What is being asked: Every entry below must be transcribed word for word, and the images must be left out.

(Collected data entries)
BEGIN

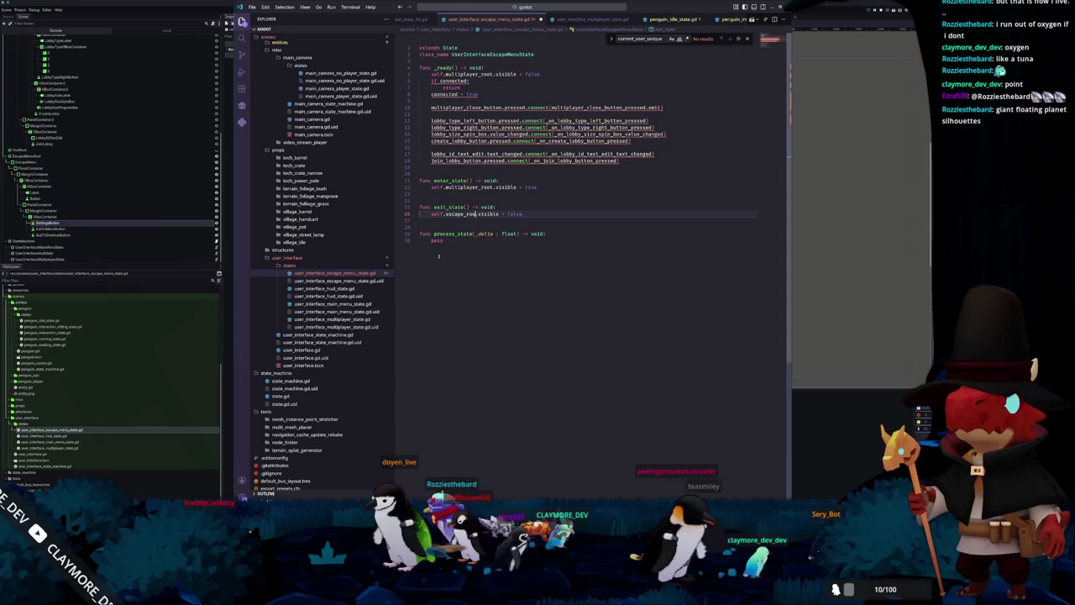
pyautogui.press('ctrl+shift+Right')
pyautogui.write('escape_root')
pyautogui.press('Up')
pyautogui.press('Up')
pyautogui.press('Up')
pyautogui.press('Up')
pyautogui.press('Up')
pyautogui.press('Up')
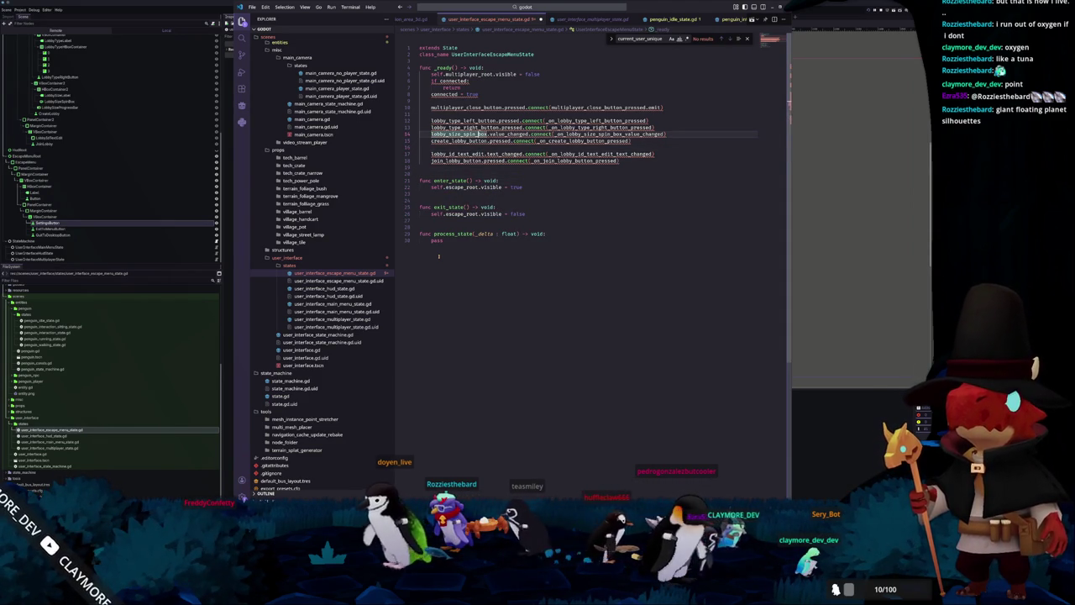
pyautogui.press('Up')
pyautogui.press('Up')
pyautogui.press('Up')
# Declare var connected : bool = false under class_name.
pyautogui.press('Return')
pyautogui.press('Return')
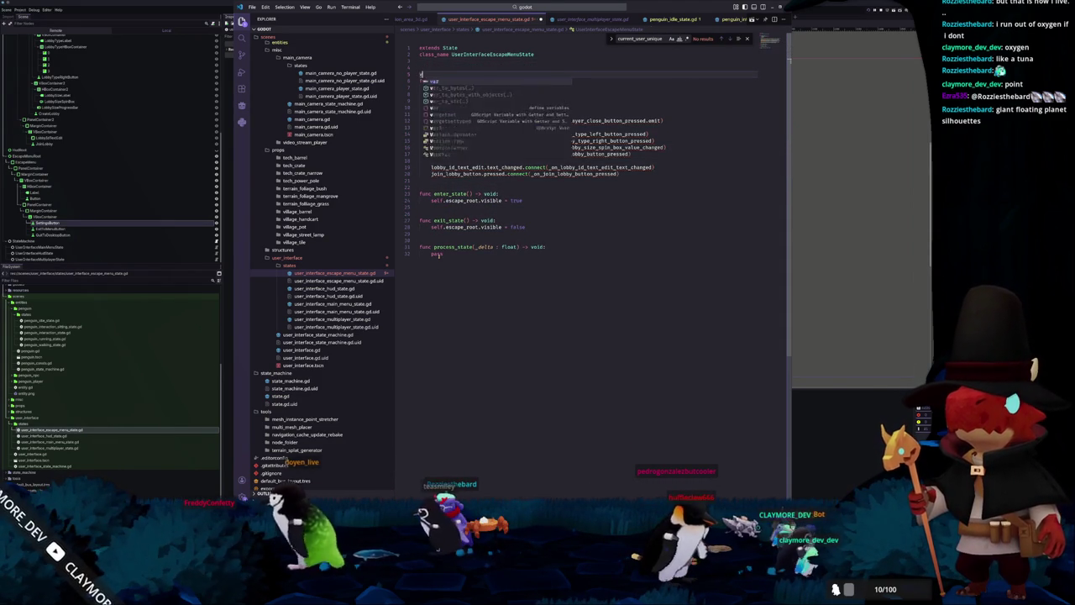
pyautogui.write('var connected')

END

Reply to the exercise:
pyautogui.press('ctrl+shift+Right')
pyautogui.write('escape_root')
pyautogui.press('Up')
pyautogui.press('Up')
pyautogui.press('Up')
pyautogui.press('Up')
pyautogui.press('Up')
pyautogui.press('Up')
pyautogui.press('Up')
pyautogui.press('Up')
pyautogui.press('Up')
# Declare var connected : bool = false under class_name.
pyautogui.press('Return')
pyautogui.press('Return')
pyautogui.write('var connected')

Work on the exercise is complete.